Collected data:
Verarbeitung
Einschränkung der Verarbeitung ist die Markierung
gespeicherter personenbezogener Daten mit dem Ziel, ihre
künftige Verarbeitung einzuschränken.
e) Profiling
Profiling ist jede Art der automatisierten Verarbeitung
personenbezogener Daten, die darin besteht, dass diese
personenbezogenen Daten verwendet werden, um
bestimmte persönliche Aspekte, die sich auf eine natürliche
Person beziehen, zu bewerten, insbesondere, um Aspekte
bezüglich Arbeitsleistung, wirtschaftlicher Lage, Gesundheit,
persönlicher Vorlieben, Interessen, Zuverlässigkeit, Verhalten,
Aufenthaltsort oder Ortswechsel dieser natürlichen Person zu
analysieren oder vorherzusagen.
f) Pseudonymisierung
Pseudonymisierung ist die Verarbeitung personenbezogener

...

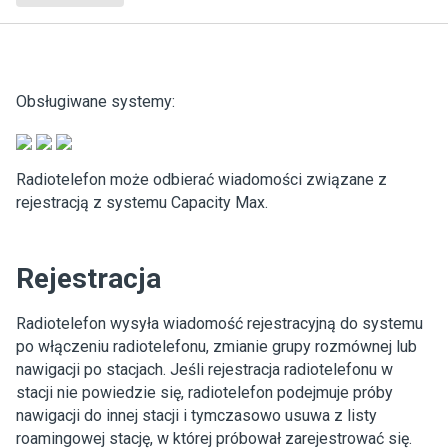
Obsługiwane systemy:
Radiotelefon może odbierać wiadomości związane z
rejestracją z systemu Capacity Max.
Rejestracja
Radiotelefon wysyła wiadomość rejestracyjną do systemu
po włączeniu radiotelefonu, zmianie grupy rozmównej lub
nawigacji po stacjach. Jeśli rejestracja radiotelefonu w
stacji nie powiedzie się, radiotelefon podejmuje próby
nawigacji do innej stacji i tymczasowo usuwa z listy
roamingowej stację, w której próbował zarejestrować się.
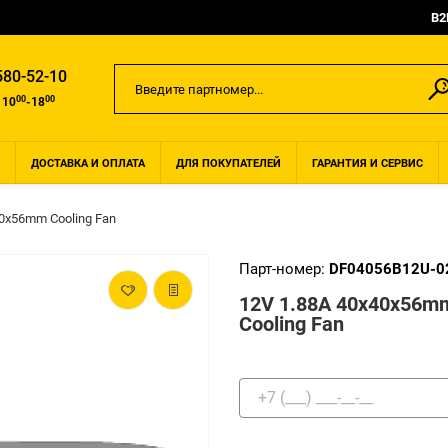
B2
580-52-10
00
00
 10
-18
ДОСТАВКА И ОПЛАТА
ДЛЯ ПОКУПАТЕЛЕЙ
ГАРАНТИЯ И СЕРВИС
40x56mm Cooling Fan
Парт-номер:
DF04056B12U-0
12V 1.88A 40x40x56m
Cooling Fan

Exercise aim: Please return only the lines above, starting at the line that has "künftige Verarbeitung einzuschränken." and ending at the line that has "Pseudonymisierung ist die", keeping both and leaving each one unchanged.

Exercise output:
künftige Verarbeitung einzuschränken.
e) Profiling
Profiling ist jede Art der automatisierten Verarbeitung
personenbezogener Daten, die darin besteht, dass diese
personenbezogenen Daten verwendet werden, um
bestimmte persönliche Aspekte, die sich auf eine natürliche
Person beziehen, zu bewerten, insbesondere, um Aspekte
bezüglich Arbeitsleistung, wirtschaftlicher Lage, Gesundheit,
persönlicher Vorlieben, Interessen, Zuverlässigkeit, Verhalten,
Aufenthaltsort oder Ortswechsel dieser natürlichen Person zu
analysieren oder vorherzusagen.
f) Pseudonymisierung
Pseudonymisierung ist die Verarbeitung personenbezogener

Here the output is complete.